GRIBDatasets.FileIndexMethod
FileIndex(grib_path::String; index_keys = ALL_KEYS, filter_by_values = Dict())

Construct a FileIndex for the file grib_path, storing only the keys in index_keys. It is possible to read only specific values by specifying them in filter_by_values. The values of the headers can be accessed with getindex.

GRIBDatasets.GRIBDatasetType
GRIBDataset{T, N}

Mapping of a GRIB file to a structure that follows the CF conventions.

It can be created with the path to the GRIB file:

ds = GRIBDataset(example_file);
GRIBDatasets.IndexedDimensionType
IndexedDimension <: AbstractDim

Dimension created from reading the index values with the keys in the COORDINATE_VARIABLES_KEYS constant.

GRIBDatasets.MessageDimensionType
MessageDimension <: AbstractDim

One dimension found in the data part of the GRIB message. Typically, this is lon and lat dimensions.

GRIBDatasets.MessageIndexType
MessageIndex

Stored information about a GRIB message. The keys can be accessed with getindex. The message offset and length are stored as property of the struct.

GRIBDatasets.MessageIndexMethod
MessageIndex(message::GRIB.Message; index_keys = ALL_KEYS)

Read a GRIB message and store the requested index_keys in memory as a MessageIndex.

f = GribFile(example_file) 
message = first(f)
mind = GDS.MessageIndex(message)
destroy(f)
mind["name"]

# output
"Geopotential"
GRIBDatasets.NonRegularGridType
NonRegularGrid <: Horizontal

Represent non-regular grid types. The typical messages data is a 2-D matrix.

GRIBDatasets.OtherGridType
OtherGrid <: Horizontal

Represent non-regular grid types, where the typical messages data is a 1-D vector.

GRIBDatasets.RegularGridType
RegularGrid <: Horizontal

Represent regular grid types (typically regularll and regulargg). The typical messages data is a 2-D matrix.

GRIBDatasets.VariableType
Variable <: AbstractArray

Variable of a dataset ds. It can be a layer or a dimension. In case of a layer, the values are lazily loaded when it's sliced.

Base.lengthMethod
length(index::FileIndex)

The number of messages in the index.

GRIBDatasets.additional_coordinates_varnamesMethod
additional_coordinates_varnames(dims::Dimensions)

In case of irregular grids, eccodes might provide the longitude and latitude. If so, this will then be stored as additionnal variables.

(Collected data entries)
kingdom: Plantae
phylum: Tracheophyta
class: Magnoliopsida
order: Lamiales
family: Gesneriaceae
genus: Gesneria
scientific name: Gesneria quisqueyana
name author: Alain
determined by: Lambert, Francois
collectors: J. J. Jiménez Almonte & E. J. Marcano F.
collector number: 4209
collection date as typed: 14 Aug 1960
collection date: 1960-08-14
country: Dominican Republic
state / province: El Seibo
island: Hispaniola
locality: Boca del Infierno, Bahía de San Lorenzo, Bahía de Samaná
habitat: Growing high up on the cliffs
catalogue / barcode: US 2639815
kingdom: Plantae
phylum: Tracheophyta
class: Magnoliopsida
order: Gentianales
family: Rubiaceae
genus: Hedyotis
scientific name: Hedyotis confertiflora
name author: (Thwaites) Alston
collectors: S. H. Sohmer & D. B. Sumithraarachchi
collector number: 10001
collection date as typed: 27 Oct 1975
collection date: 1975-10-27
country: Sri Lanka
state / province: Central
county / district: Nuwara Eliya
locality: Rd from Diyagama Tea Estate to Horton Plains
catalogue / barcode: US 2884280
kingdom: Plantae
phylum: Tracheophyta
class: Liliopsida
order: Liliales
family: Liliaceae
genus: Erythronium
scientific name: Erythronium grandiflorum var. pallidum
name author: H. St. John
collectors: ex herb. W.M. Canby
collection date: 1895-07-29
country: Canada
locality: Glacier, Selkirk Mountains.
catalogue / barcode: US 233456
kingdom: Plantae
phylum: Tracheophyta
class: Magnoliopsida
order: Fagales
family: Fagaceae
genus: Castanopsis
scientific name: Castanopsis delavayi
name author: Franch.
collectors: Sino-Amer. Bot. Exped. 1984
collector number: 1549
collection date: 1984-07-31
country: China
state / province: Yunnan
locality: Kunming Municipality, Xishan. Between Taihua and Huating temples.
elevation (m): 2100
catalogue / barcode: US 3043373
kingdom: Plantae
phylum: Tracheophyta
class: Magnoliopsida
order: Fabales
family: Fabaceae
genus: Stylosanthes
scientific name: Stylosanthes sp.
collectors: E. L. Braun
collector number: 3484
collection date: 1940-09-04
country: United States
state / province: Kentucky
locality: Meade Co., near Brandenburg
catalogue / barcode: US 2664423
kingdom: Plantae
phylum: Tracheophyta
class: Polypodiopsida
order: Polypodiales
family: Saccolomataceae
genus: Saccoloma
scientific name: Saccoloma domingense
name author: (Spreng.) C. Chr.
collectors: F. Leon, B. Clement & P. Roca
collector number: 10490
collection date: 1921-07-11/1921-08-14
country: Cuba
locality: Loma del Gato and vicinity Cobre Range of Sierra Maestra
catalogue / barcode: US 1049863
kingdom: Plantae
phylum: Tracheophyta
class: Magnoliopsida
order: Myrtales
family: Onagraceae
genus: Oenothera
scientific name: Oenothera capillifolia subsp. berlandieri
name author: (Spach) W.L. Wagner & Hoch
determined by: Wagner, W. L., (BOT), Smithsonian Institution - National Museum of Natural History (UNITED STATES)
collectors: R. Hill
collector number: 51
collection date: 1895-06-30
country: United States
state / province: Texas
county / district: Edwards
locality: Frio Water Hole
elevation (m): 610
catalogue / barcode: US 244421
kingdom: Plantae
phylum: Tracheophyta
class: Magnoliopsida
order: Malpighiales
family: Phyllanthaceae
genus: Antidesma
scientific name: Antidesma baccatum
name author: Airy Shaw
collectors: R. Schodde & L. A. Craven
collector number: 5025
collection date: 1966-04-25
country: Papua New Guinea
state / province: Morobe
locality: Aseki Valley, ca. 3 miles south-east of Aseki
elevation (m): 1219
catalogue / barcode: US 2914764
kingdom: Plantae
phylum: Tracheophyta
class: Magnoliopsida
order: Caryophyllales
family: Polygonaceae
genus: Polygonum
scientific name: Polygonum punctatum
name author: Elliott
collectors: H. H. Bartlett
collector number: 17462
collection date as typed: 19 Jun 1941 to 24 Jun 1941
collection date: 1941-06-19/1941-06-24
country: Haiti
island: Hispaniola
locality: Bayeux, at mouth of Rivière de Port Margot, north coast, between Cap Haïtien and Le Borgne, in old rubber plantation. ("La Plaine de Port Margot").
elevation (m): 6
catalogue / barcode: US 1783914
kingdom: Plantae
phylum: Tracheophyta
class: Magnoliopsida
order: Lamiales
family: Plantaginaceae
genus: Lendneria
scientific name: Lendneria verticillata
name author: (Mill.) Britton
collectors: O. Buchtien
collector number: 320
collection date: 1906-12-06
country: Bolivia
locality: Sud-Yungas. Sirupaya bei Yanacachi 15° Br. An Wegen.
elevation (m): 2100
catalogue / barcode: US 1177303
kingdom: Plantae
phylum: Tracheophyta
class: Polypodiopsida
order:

• _Directions_
1. Reproduce the passage of the GRIBDatasets documentation above word for word, starting with "message = first(f)" and going on through "types. The typical messages data is a 2-D matrix.".
2. Which types does the GRIBDatasets documentation declare as subtypes of Horizontal? List them all.

• _Solutions for each task_
1.
message = first(f)
mind = GDS.MessageIndex(message)
destroy(f)
mind["name"]

# output
"Geopotential"
GRIBDatasets.NonRegularGridType
NonRegularGrid <: Horizontal

Represent non-regular grid types. The typical messages data is a 2-D matrix.

2.
NonRegularGrid
OtherGrid
RegularGrid